21-155. Governing law.
(RULLCA 801) (a) The law of the state or other jurisdiction under which a foreign limited liability company is formed governs:
(1) the internal affairs of the company; and
(2) the liability of a member as member and a manager as manager for the debts, obligations, or other liabilities of the company.
(b) A foreign limited liability company may not transact business in this state until it qualifies with the Secretary of State as provided in sections 21-156 and 21-158. A foreign limited liability company may not be denied a certificate of authority by reason of any difference between the law of the jurisdiction under which the company is formed and the law of this state.
(c) A certificate of authority does not authorize a foreign limited liability company to engage in any business or exercise any power that a limited liability company may not engage in or exercise in this state.
Source
Annotations
This section codifies the internal affairs doctrine, as discussed in the Restatement (Second) of Conflict of Laws section 302 (1971). Midwest Renewable Energy v. American Engr. Testing, 296 Neb. 73, 894 N.W.2d 221 (2017).

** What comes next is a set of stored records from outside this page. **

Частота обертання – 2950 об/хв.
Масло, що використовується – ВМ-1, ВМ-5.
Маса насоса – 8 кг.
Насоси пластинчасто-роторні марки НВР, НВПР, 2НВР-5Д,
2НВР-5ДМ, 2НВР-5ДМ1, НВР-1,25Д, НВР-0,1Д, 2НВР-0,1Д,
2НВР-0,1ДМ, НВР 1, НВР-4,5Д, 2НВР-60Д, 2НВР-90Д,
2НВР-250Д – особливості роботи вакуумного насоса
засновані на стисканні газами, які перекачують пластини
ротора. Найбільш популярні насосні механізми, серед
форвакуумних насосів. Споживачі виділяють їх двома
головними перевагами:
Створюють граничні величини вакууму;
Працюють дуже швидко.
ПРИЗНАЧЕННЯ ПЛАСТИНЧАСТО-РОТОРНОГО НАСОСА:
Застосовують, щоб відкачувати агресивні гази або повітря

Under this section, the internal affairs doctrine requires that the law of a fully dissolved foreign limited liability corporation's state of incorporation govern its amenability. Midwest Renewable Energy v. American Engr. Testing, 296 Neb. 73, 894 N.W.2d 221 (2017).
While this section references the Uniform Limited Liability Company Act, it was, instead, patterned after the Revised Uniform Limited Liability Company Act, and it incorporates the revised act's comments explaining the section. Midwest Renewable Energy v. American Engr. Testing, 296 Neb. 73, 894 N.W.2d 221 (2017).